La Cour de cassation a rejeté mercredi les demandes d'extradition de trois Rwandais réclamés par Kigali pour leur implication présumée dans le génocide de 1994. Parmi eux, le colonel Laurent Serubuga, ex-reponsable militaire, arrêté près de Cambrai en juillet dernier.
La Cour de cassation a confirmé sa jurisprudence en la matière dans trois arrêts consultés par l'AFP. La justice française s'est au final toujours opposée à la remise aux autorités rwandaises de complices présumés des tueries qui ont fait 800.000 morts selon l'ONU, essentiellement au sein de la minorité tutsi. Mercredi, la Cour a cassé les avis favorables à l'extradition qui avaient été rendus en novembre par la cour d'appel de Paris contre Claude Muhayimana et Innocent Musabyimana.
Elle a, dans un troisième arrêt, confirmé l'avis défavorable à l'extradition de Laurent Serubuga, pris en septembre par la cour d'appel de Douai.
Dans ses décisions, elle justifie avec force sa position en invoquant notamment le principe de "non-rétroactivité de la loi pénale", selon lequel on ne peut être jugé pour une infraction qui n'était pas définie par la loi à l'époque où les faits ont été commis.
Arrêté près de Cambrai en juillet 2013
Les demandes rwandaises d'extradition concernent "des faits qualifiés de génocide et de crimes contre l'humanité qui n'étaient pas incriminés par l'Etat requérant à l'époque où ils ont été commis", souligne la Cour.

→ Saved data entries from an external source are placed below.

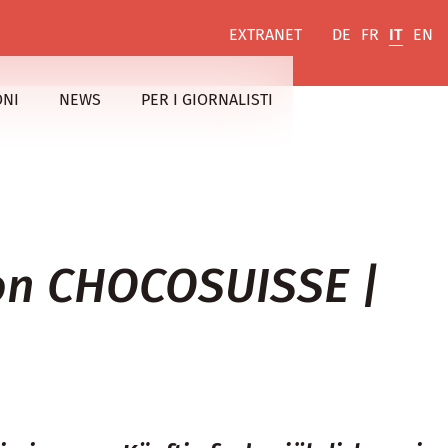
EXTRANET
DE
FR
IT
EN
ONI
NEWS
PER I GIORNALISTI
on CHOCOSUISSE |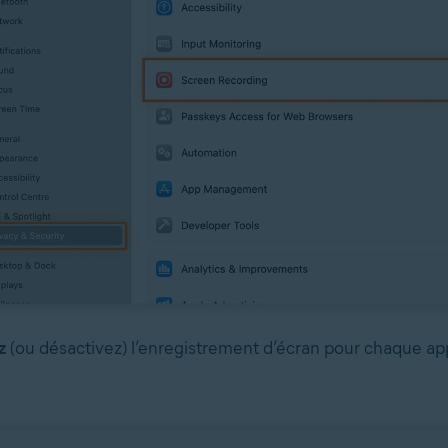
z
(ou désactivez) l’enregistrement d’écran pour chaque app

Le génocide est poursuivi au Rwanda en vertu de lois datant de 1996 et 2004, donc postérieures aux tueries. En France, les crimes contre l'humanité sont définis dans le code pénal depuis 1994. C'est en vertu de cette loi que Pascal Simbikangwa, un ancien capitaine de la garde présidentielle rwandaise, est actuellement jugé à Paris dans le premier procès en France d'un complice présumé du génocide.Agé de 74 ans, le colonel Laurent Serubuga, ancien chef d'état-major adjoint de l'armée rwandaise au moment du génocide de 1994, avait été interpellé en juillet 2013 près de Cambrai. Il vivait depuis des années dans le nord de la France, et dernièrement à Escaudoeuvres. Il détenait une carte de séjour mais sa demande d'asile avait été refusée. Il serait arrivé en France en 1998. Selon le Collectif des parties civiles pour le Rwanda (CPCR), il aurait pris une part active dans le génocide des Tutsi au Rwanda en 1994. Selon ce collectif, "le colonel Serubuga a fait partie d'un groupe de onze officiers - les "Camarades du 5 juillet 1973" - qui a aidé le général major Juvénal Habyarimana à renverser le président Grégoire Kayibanda, au pouvoir depuis l'indépendance du pays en 1962. Ayant occupé quelques années plus tard les fonctions de chef d'état-major adjoint de l'armée rwandaise, Serubuga est poussé à la retraite en juin 1992." Mais, selon le CPCR, "il avait repris du service en 1994".